DIRECTIONS FOR THIS TASK = Return the listing exactly. Keep no pictures.

INFORMATION SHOWN =
********

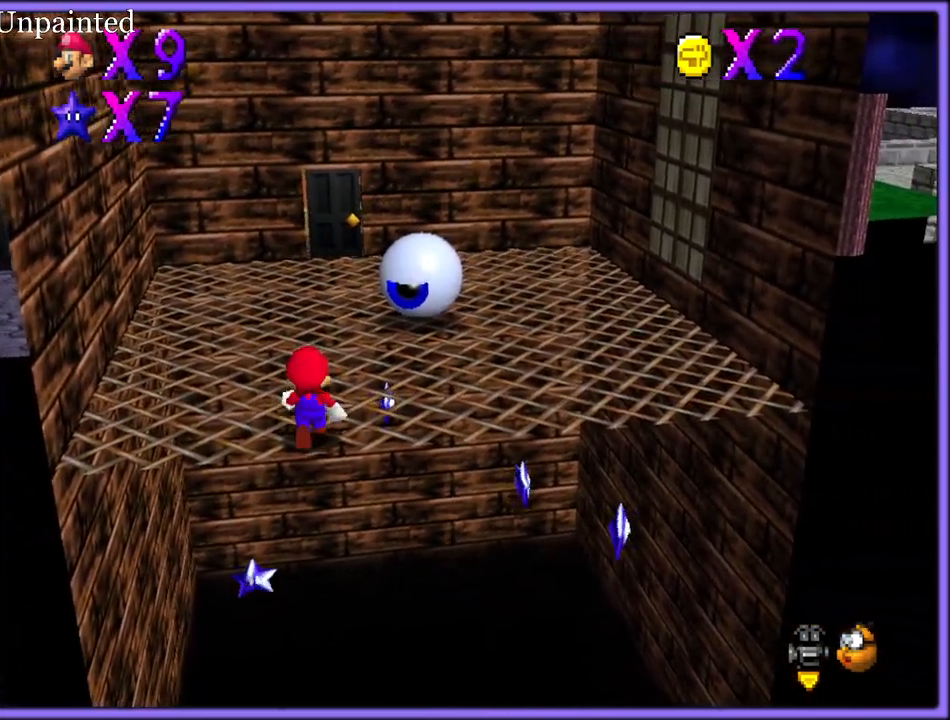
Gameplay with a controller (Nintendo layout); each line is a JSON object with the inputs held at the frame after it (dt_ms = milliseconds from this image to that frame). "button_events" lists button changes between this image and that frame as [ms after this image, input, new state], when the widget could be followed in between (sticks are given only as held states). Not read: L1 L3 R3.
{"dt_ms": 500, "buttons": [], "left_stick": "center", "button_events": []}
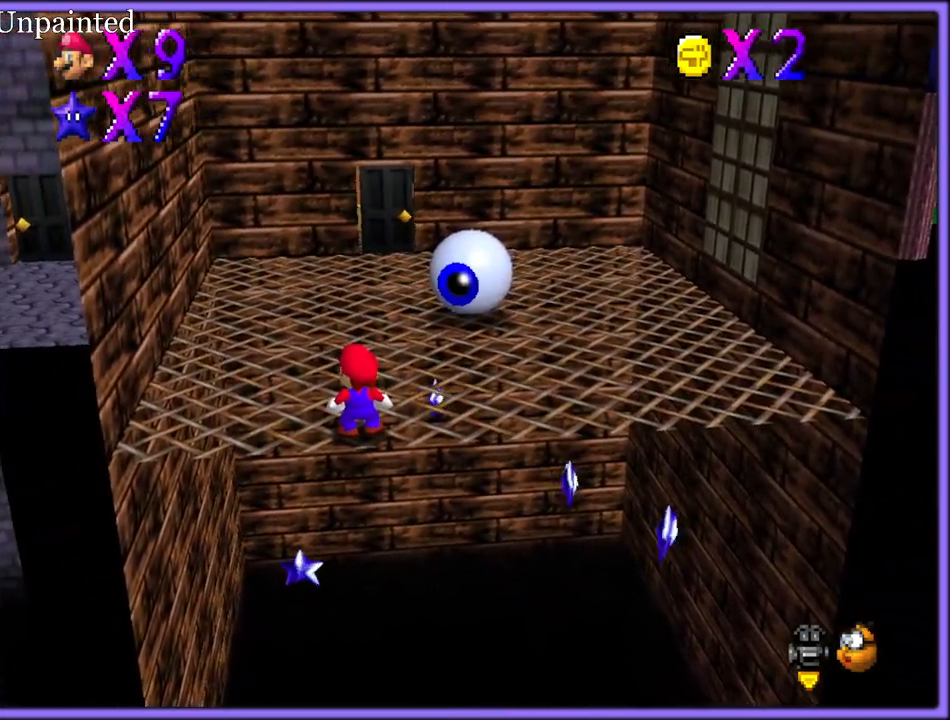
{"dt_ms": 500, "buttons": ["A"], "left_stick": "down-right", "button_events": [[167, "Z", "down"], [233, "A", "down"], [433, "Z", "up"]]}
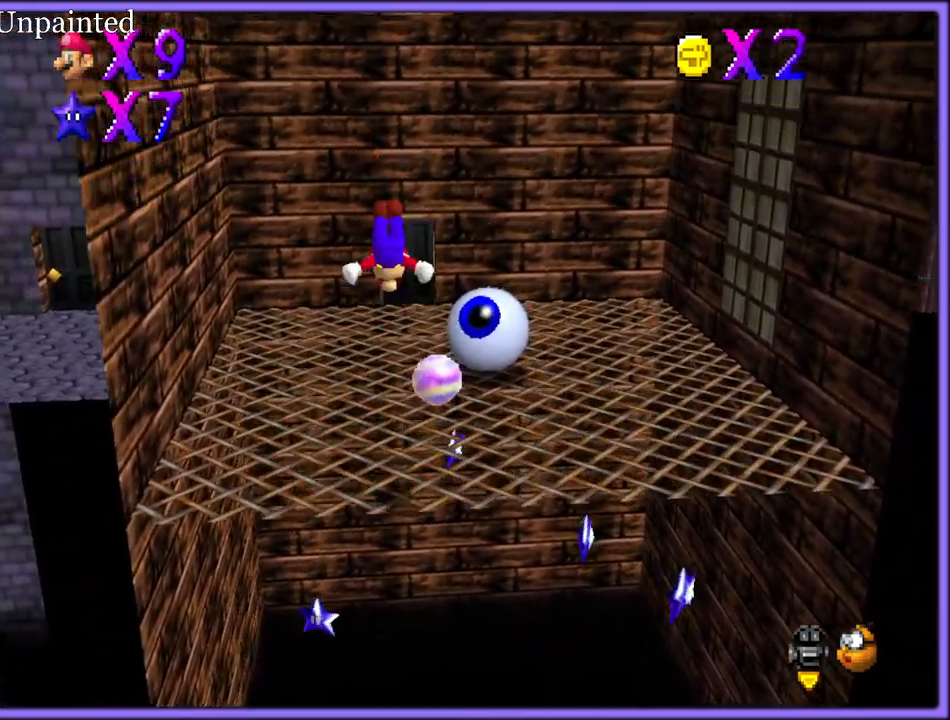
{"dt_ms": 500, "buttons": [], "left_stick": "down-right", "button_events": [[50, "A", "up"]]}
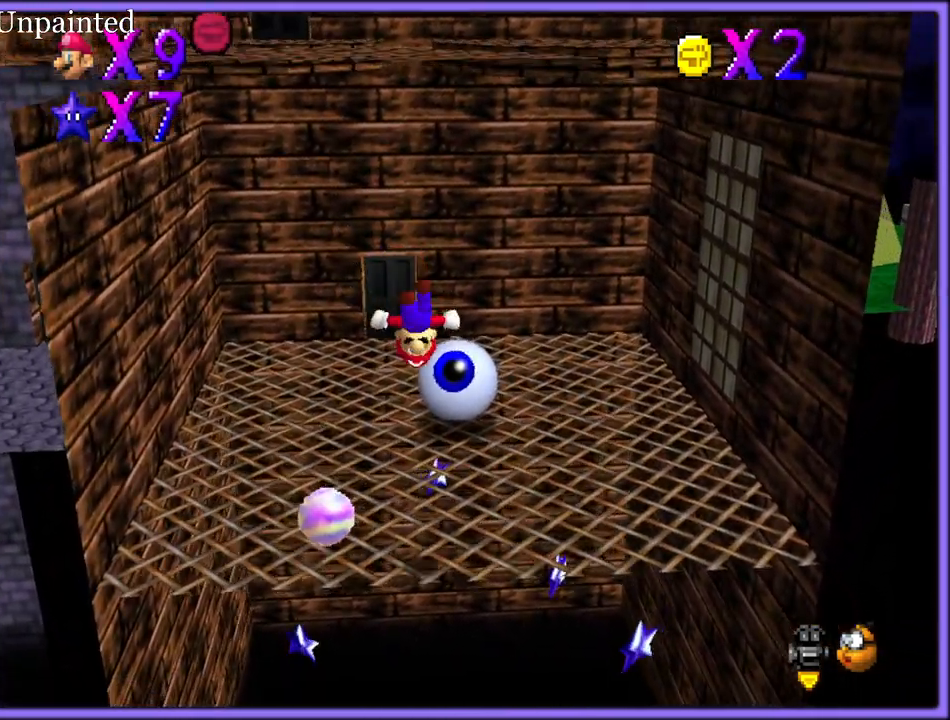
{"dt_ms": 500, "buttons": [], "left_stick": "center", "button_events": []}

********

SOLUTION TO THIS PROBLEM =
Gameplay with a controller (Nintendo layout); each line is a JSON object with the inputs held at the frame after it (dt_ms = milliseconds from this image to that frame). "button_events" lists button changes between this image and that frame as [ms after this image, input, new state], when the widget could be followed in between (sticks are given only as held states). Not read: L1 L3 R3.
{"dt_ms": 500, "buttons": [], "left_stick": "center", "button_events": []}
{"dt_ms": 500, "buttons": ["A"], "left_stick": "down-right", "button_events": [[167, "Z", "down"], [233, "A", "down"], [433, "Z", "up"]]}
{"dt_ms": 500, "buttons": [], "left_stick": "down-right", "button_events": [[50, "A", "up"]]}
{"dt_ms": 500, "buttons": [], "left_stick": "center", "button_events": []}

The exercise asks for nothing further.